[SOURCE RECORDS — start]

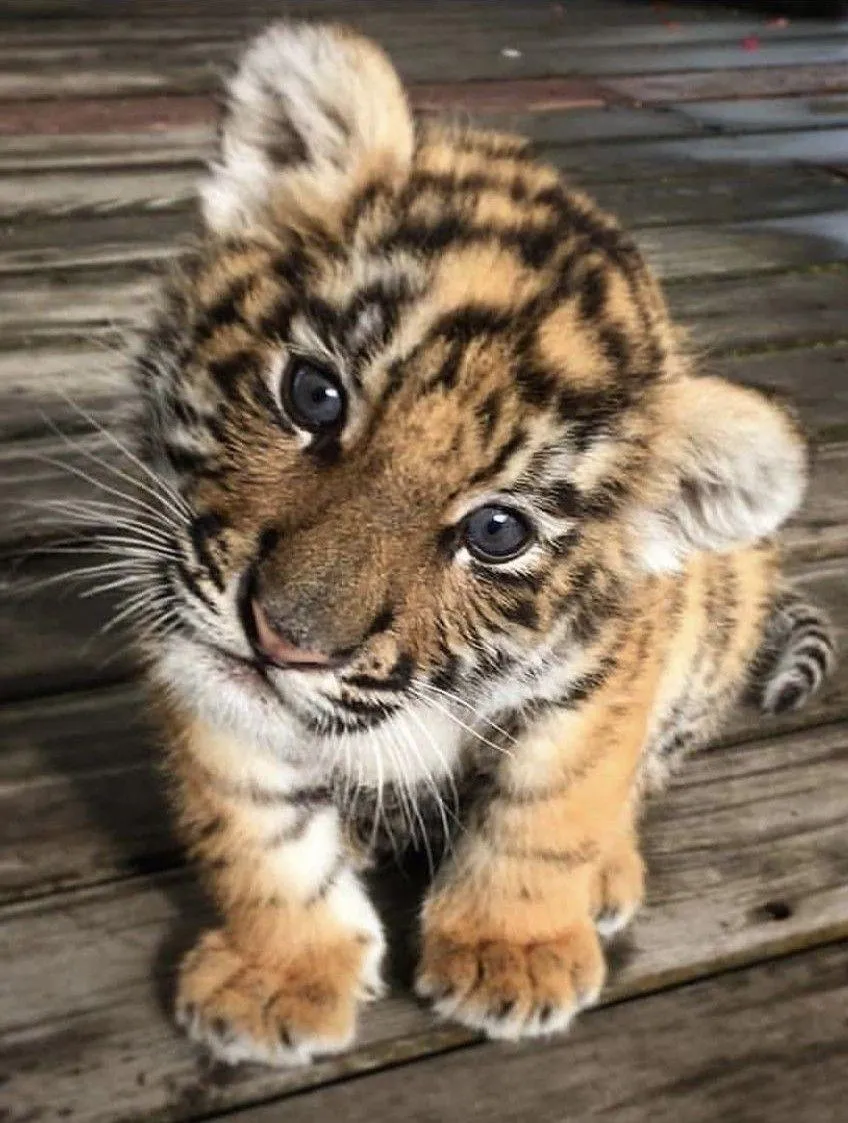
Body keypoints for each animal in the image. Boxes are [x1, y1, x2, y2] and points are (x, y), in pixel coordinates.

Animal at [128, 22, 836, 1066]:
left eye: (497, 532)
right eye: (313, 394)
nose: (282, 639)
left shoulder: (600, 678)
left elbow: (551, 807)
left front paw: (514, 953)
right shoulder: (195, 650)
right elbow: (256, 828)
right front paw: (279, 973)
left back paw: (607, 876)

[SOURCE RECORDS — finish]

Write out exactly those lines running from the line with "left front paw: (514, 953)" to the end of the data above, the first and last included.

- EXPECTED ANSWER
left front paw: (514, 953)
right shoulder: (195, 650)
right elbow: (256, 828)
right front paw: (279, 973)
left back paw: (607, 876)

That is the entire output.